::: EXCERPTED PASSAGE :::
There’s more to traditional dancing than just moves and costumes as students in an Indigenous regalia and dancing workshop series learned about the discipline, respect, health and spirituality that goes along with it.

Families taking part in Red Earth Medicine Reclaiming our Rites to Ceremony gathered at the MacArthur Centre on Saturday and Sunday to learn about fancy dances for men and women.

However, there was a lot more to the weekend than just dance moves, with dancer Leonald Supernault and daughter Moonlite Supernault teaching life lessons and other activities that go along with dancing and pow wow traditions.

Participants spent Saturday taking a hike in the mountains for health and to connect with themselves and nature before returning to the centre to learn about dance moves. On Sunday, the group took a plunge in Boundary Creek as part of a water ceremony, then went back to the Centre to put on regalia.

Before the dancing took place, Leonard and Moonlite shared stories and lessons learned from dancing in pow wows. Moonlite said she considered herself lucky to be learning how to dance because there was a time when it was banned under federal law, along with any gathering involving more than three Indigenous people in a room together deemed illegal.
:::
● TASK ITEM
Copy out the entire passage about the Indigenous regalia and dancing workshop, word for word.
::: EXERCISE DATA :::
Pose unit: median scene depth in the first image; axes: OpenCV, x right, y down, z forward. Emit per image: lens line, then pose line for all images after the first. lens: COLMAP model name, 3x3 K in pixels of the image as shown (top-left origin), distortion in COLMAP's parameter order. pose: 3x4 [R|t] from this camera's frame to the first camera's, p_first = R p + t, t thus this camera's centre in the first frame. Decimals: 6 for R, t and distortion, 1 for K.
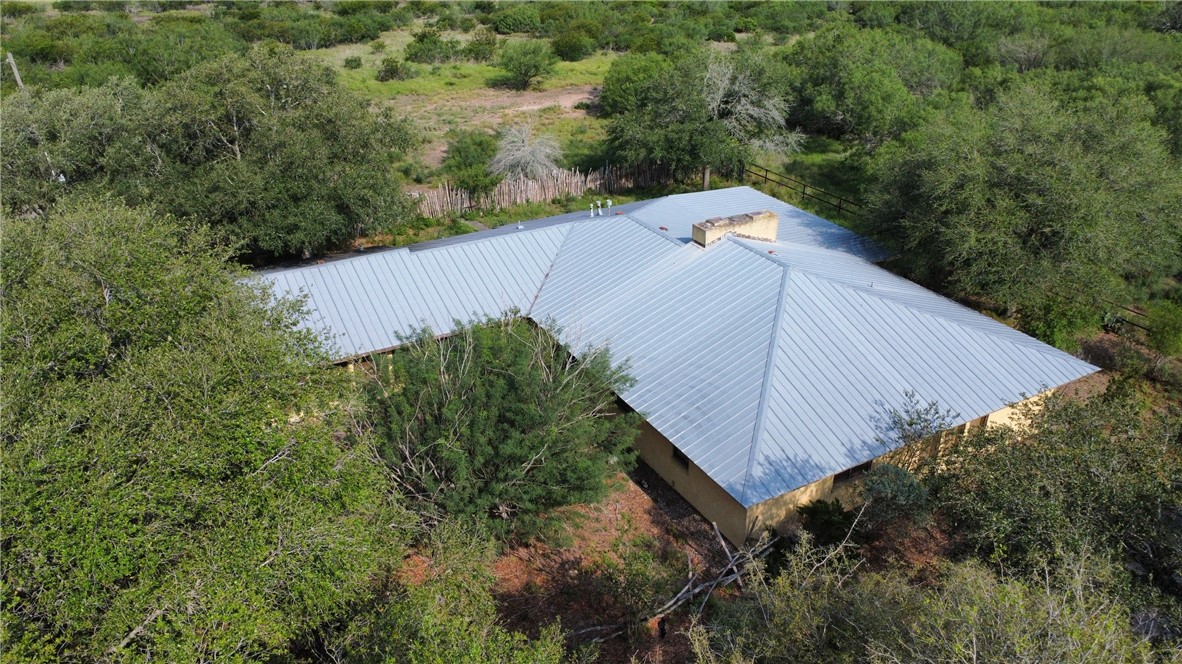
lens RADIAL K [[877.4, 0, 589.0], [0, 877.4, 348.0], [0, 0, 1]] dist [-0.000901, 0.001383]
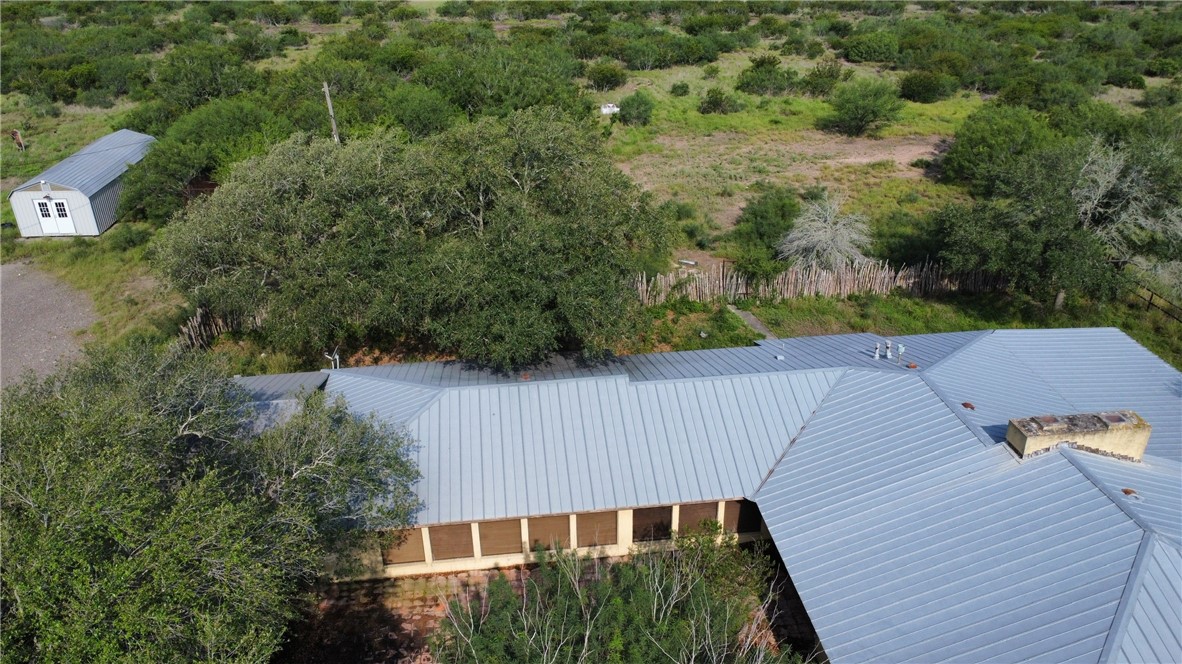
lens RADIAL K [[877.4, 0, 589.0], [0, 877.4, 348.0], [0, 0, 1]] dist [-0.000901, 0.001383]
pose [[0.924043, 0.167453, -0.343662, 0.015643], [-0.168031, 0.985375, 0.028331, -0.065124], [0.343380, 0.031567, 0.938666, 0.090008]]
:::
● ANSWER TO THIS EXERCISE
There’s more to traditional dancing than just moves and costumes as students in an Indigenous regalia and dancing workshop series learned about the discipline, respect, health and spirituality that goes along with it.

Families taking part in Red Earth Medicine Reclaiming our Rites to Ceremony gathered at the MacArthur Centre on Saturday and Sunday to learn about fancy dances for men and women.

However, there was a lot more to the weekend than just dance moves, with dancer Leonald Supernault and daughter Moonlite Supernault teaching life lessons and other activities that go along with dancing and pow wow traditions.

Participants spent Saturday taking a hike in the mountains for health and to connect with themselves and nature before returning to the centre to learn about dance moves. On Sunday, the group took a plunge in Boundary Creek as part of a water ceremony, then went back to the Centre to put on regalia.

Before the dancing took place, Leonard and Moonlite shared stories and lessons learned from dancing in pow wows. Moonlite said she considered herself lucky to be learning how to dance because there was a time when it was banned under federal law, along with any gathering involving more than three Indigenous people in a room together deemed illegal.